高精度な検査ができるようになることは、必ずしも問題を明らかにするということだけでなく、
新たな「わからないこと」を生み出すことは少なくないと思います。
着床前スクリーニングは従来、Euploid/Aneuploid、つまり正常なのか異常なのかということだけをとらえていたものから、
NGS(次世代シーケンサー)といわれる機器の使用により、より精緻に確認できるようになりました。
そこで出てきた存在が、モザイク胚といわれるものです。
このモザイク胚とはどのようなものなのか、という点について紹介したいと思います。
分かりやすく言えば、正常とも異常とも言い切れない状態ということだと考えるとよいと思います。

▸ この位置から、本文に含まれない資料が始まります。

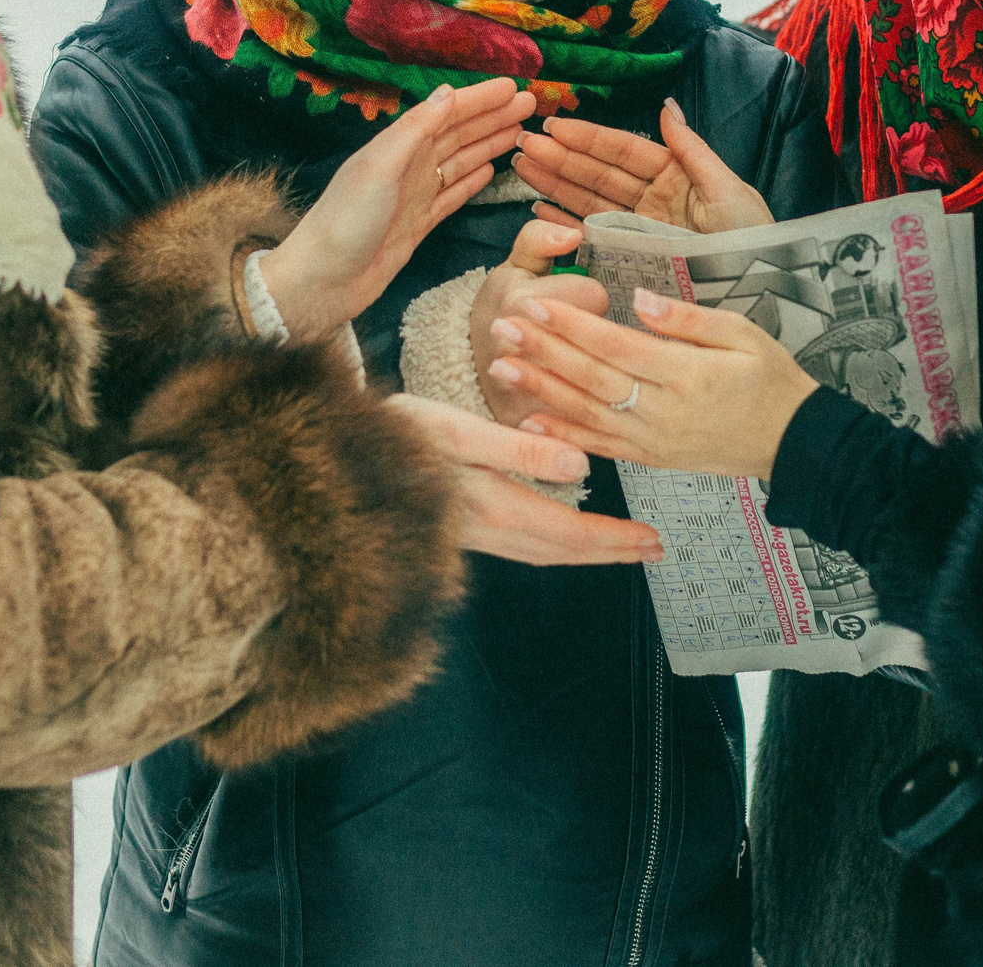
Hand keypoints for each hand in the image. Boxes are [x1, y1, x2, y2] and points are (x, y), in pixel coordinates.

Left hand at [260, 78, 535, 340]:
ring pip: (461, 161)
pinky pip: (453, 195)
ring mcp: (415, 195)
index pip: (447, 113)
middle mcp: (408, 166)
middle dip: (493, 117)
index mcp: (397, 146)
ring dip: (489, 144)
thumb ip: (413, 130)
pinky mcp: (419, 224)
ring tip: (519, 131)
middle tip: (530, 105)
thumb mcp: (378, 167)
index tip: (514, 88)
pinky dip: (472, 180)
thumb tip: (447, 93)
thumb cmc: (344, 221)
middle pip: (459, 134)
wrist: (322, 281)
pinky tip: (491, 170)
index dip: (481, 99)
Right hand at [384, 393, 663, 566]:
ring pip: (541, 552)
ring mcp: (470, 536)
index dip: (614, 540)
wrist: (331, 458)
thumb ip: (520, 450)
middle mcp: (484, 531)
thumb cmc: (395, 433)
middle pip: (561, 551)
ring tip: (619, 545)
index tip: (651, 541)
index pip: (569, 533)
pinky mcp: (458, 530)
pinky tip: (559, 533)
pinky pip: (520, 546)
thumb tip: (581, 468)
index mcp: (491, 507)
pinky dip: (552, 544)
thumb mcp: (458, 430)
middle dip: (609, 552)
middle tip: (651, 550)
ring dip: (584, 551)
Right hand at [472, 219, 609, 425]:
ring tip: (585, 368)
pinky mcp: (529, 423)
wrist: (465, 363)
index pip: (594, 297)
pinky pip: (578, 421)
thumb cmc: (502, 308)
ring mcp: (524, 390)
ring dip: (596, 376)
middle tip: (578, 335)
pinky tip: (592, 406)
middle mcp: (523, 348)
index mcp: (524, 303)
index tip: (578, 303)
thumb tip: (573, 233)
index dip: (591, 299)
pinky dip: (589, 416)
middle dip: (595, 337)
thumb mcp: (515, 266)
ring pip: (595, 381)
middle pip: (597, 339)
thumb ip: (540, 239)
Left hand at [487, 289, 818, 482]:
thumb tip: (640, 299)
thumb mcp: (742, 335)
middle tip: (502, 327)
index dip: (572, 326)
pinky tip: (531, 420)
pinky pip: (600, 447)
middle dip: (543, 352)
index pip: (616, 346)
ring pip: (587, 414)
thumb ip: (688, 319)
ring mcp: (653, 440)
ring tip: (501, 368)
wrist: (792, 442)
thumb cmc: (770, 379)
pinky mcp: (651, 459)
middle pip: (592, 379)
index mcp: (686, 375)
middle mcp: (663, 412)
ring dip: (541, 391)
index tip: (535, 304)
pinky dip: (564, 434)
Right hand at [513, 96, 772, 232]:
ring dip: (555, 184)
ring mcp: (640, 228)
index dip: (587, 138)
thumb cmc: (752, 239)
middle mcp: (652, 198)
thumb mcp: (728, 189)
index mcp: (674, 175)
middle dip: (560, 158)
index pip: (622, 150)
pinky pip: (593, 236)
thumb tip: (666, 107)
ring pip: (589, 200)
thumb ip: (691, 150)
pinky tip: (540, 210)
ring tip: (522, 168)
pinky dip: (566, 223)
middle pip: (598, 173)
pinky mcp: (634, 257)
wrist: (760, 291)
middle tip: (523, 145)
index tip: (554, 126)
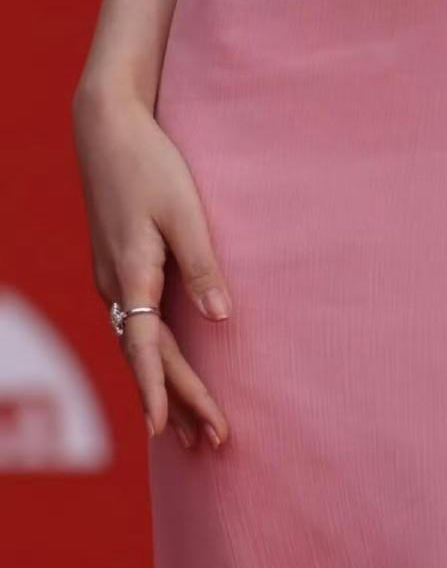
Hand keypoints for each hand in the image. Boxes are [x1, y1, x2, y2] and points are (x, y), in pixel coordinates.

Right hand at [71, 84, 230, 454]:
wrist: (105, 126)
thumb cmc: (150, 162)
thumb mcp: (184, 208)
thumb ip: (202, 264)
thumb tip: (221, 318)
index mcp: (133, 274)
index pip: (148, 349)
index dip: (162, 391)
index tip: (169, 430)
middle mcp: (115, 284)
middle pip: (146, 357)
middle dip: (177, 402)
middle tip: (211, 442)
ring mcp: (111, 276)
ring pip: (137, 345)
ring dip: (163, 386)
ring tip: (186, 430)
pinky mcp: (116, 265)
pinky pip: (133, 325)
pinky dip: (151, 357)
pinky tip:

一つの胚の中に染色体が正常な細胞と異常な細胞が同時に発生した状態をさし、
その割合が示されます。
モザイク胚とは モザイク胚を移植しても妊娠するのか?健康な子供は生まれるのか?
着床前スクリーニングなどのこれまでの情報は以下から確認いただけます。
モザイク胚といわれますと、正常な胚ではないのだから、異常と考えて排除するというように考えられがちですが、
今年発表されている論文で、その対応では不十分である指摘がされています。
Spinella F et al.,Fertil Steril. 2018 Jan;109
この論文では、Euploid(正常):A群と判断された受精卵と、50%未満のモザイク胚(B群)、50%以上のモザイク胚(C群)を比較しています。
その結果は、
妊娠率
A:64%
B:59%
C:33%
着床率
A:54.6%
B:48.9%
C:24.4%
出産率
A:46.4%
B:41%
C:15.2%
と、A・B間に差はなく、Cに有意差を認めました。
モザイクという言葉が適切かどうかはさておき、モザイク胚の移植からでも
妊娠・出産は正常胚と変わらない部分もありますし、またその後の先天異常などはないということです。
これには、様々なことが関係していると思われますが、
大きなところでは検査している細胞が、将来胎盤になる細胞であり、
胎児になる細胞そのものを調べているわけではないことが影響しているのではないかといわれています。
着床前スクリーニングについては、様々な問合せがありますが、
日本では臨床研究中でこれからが期待されるものの、あくまでも「検査」であることは忘れてはいけません。
培養環境や培養士の技術が高いことや今後の向上なくして、良い受精卵は得られません。
現時点では、良い培養環境を作ることが一番質の良い受精卵を得るための近道といえると思います。